In Mittelfranken tauchen immer mehr gefälschte Impfpässe auf. Im Raum Nürnberg und Fürth hat es mehr als 300 Fälle gegeben. Im Kreis Ansbach hat eine Apothekerin einen Mann auf frischer Tat ertappt, der sich einen Impfnachweis ergaunern wollte.
Mehr als 300 Fälle von Impfpass-Fälschungen in Mittelfranken
In den letzten Wochen war ein "markanter Anstieg" der Fälschungen zu beobachten
Apothekerin in Dinkelsbühl (Kreis Ansbach) erwischt Impfpass-Betrüger
Polizei Oberfranken gibt Tipps: So erkennt man Impfpass-Fälschungen
Die Zahl der Impfpass-Fälschungen nimmt bundesweit zu. Auch in Mittelfranken hat es in den letzten Wochen einen "markanten Anstieg" gegeben, wie eine Pressesprecherin des Polizeipräsidiums Mittelfranken inFranken.de mitteilt.
Impfpass-Fälschungen nehmen zu: mehr als 300 Fälle in Mittelfranken
Wie die Sprecherin weiter mitteilt, soll es im Raum Nürnberg und Fürth bis zum 1. Dezember über 300 Fälle von Impfpass-Fälschungen gegeben haben.
Gerade in den letzten Wochen – also in der Zeit, in welcher die Corona-Regelungen für Ungeimpfte immer strenger wurden – sei ein starker Anstieg zu beobachten gewesen. Im Raum Erlangen und Höchstadt soll es mehr als 20 Fälle gegeben haben.
Bei gefälschten Impfpässen oder Testnachweisen stehen Straftatbestände aus dem Bereich der Urkundenfälschung im Raum. Der Gesetzgeber hat hier Ende November nachgeschärft und die Tatbestände hinsichtlich Impfausweisen und Testnachweisen konkretisiert. Es drohen Geld- oder Freiheitsstrafen. Fast alle Landeskriminalämter in Deutschland signalisieren einen extremen Anstieg von gefälschten Impfzertifikaten, wie der BR berichtet.
Kreis Ansbach: Frau erwischt Impfpass-Fälscher auf frischer Tat
Am Dienstag (30.11.2021) erwischte eine Frau in Dinkelsbühl (Kreis Ansbach) einen Mann auf frischer Tat, wie das Polizeipräsidium Mittelfranken mitteilt. Ein Mann hatte in der Apotheke seinen Impfausweis vorgezeigt und wollte mit diesem eine digitale Bescheinigung für sein Mobiltelefon (CovPass) bekommen.

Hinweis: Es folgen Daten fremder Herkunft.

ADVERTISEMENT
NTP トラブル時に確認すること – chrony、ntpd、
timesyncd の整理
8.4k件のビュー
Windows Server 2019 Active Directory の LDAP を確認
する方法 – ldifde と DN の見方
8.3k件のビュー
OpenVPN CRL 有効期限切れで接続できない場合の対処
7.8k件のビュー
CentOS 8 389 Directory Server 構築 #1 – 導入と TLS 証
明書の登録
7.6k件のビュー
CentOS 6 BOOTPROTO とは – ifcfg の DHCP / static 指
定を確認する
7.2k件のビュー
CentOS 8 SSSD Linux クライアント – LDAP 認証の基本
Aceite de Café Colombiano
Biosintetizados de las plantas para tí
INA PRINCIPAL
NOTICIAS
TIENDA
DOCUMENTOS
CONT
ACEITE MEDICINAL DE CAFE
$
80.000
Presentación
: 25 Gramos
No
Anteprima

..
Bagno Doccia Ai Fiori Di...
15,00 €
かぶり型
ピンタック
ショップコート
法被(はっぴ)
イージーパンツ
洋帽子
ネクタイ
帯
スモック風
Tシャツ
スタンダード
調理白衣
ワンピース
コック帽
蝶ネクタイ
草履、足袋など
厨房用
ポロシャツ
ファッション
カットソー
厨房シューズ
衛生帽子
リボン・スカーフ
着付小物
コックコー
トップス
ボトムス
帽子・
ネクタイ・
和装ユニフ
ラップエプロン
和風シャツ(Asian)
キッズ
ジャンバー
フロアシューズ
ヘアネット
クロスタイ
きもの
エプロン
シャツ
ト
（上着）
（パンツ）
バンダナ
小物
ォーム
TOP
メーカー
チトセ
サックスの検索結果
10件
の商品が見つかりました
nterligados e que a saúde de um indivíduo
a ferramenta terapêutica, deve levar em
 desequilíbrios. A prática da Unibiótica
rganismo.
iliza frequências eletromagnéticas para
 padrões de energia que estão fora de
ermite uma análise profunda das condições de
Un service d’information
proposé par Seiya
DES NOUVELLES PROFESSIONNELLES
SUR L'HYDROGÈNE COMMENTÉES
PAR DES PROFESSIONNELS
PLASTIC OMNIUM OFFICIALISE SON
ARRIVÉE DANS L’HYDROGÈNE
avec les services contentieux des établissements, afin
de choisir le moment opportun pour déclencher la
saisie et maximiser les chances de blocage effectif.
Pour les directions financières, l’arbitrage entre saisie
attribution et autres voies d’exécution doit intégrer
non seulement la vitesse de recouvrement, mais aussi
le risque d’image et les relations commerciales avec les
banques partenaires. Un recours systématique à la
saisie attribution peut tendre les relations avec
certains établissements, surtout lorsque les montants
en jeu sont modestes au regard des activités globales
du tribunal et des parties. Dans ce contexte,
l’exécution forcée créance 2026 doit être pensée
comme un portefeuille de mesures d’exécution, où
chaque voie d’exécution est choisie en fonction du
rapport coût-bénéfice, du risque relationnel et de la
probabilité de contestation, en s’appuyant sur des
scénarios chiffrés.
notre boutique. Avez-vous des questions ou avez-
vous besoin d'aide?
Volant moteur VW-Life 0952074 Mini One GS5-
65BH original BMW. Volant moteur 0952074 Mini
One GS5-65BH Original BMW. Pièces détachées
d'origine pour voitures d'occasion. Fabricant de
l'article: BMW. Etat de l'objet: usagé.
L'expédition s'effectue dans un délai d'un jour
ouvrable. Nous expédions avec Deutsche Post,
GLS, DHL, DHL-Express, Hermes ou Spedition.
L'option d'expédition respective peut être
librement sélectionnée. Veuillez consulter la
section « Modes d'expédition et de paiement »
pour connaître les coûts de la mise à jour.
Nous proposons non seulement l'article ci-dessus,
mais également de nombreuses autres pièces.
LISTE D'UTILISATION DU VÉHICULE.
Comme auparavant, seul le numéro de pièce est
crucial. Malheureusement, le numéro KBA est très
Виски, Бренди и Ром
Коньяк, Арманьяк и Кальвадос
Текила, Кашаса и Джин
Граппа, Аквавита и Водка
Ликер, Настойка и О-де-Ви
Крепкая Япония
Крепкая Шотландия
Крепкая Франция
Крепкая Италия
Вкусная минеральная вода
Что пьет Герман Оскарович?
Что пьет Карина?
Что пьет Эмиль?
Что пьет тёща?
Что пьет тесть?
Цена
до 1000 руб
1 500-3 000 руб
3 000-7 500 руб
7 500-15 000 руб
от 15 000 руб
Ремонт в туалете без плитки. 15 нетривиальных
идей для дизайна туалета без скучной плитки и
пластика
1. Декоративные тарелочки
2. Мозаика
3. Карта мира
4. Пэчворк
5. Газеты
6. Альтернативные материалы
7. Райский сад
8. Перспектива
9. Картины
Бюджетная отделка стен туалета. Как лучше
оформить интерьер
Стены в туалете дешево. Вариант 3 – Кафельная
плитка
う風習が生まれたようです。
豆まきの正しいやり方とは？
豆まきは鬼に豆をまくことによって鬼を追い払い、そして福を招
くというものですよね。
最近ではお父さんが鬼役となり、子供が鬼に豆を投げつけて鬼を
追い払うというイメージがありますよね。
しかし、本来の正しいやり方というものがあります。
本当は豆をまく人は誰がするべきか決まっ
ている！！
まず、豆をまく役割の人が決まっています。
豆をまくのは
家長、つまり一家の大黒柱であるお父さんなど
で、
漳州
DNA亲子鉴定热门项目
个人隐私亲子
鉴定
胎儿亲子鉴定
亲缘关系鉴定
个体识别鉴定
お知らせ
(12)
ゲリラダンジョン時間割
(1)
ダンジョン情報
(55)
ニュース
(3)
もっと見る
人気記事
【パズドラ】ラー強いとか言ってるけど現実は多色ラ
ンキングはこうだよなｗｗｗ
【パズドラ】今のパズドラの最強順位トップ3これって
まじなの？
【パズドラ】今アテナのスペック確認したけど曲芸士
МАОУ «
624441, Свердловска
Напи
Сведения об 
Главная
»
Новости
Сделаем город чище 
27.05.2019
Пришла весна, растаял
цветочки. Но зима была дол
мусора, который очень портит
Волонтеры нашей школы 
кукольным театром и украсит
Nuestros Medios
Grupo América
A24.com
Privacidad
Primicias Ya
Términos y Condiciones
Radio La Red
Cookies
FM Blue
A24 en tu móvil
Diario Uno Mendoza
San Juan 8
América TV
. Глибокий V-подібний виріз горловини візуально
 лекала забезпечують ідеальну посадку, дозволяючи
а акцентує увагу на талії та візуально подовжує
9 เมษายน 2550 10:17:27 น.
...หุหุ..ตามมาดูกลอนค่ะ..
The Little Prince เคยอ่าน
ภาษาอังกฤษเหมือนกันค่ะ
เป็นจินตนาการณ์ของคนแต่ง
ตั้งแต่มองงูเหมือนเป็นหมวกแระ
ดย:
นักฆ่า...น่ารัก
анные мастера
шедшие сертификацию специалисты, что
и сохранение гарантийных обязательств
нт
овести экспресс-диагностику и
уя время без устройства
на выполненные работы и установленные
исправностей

Bei der Eingabe der Daten fiel der Apothekerin jedoch auf, dass die Stempel des ausstellenden Arztes und die Chargennummern der Impfungen im Impfausweis falsch sein könnten. Ihre Vermutung teilte sie dem Mann mit, woraufhin dieser in unbekannte Richtung verschwand. Aufgrund ihrer guten Personenbeschreibung entdeckte eine Polizeistreife den Verdächtigen nur eine Straße weiter. Bei der anschließenden Kontrolle konnte schließlich auch der in der Apotheke vorgezeigte Impfausweis aufgefunden werden.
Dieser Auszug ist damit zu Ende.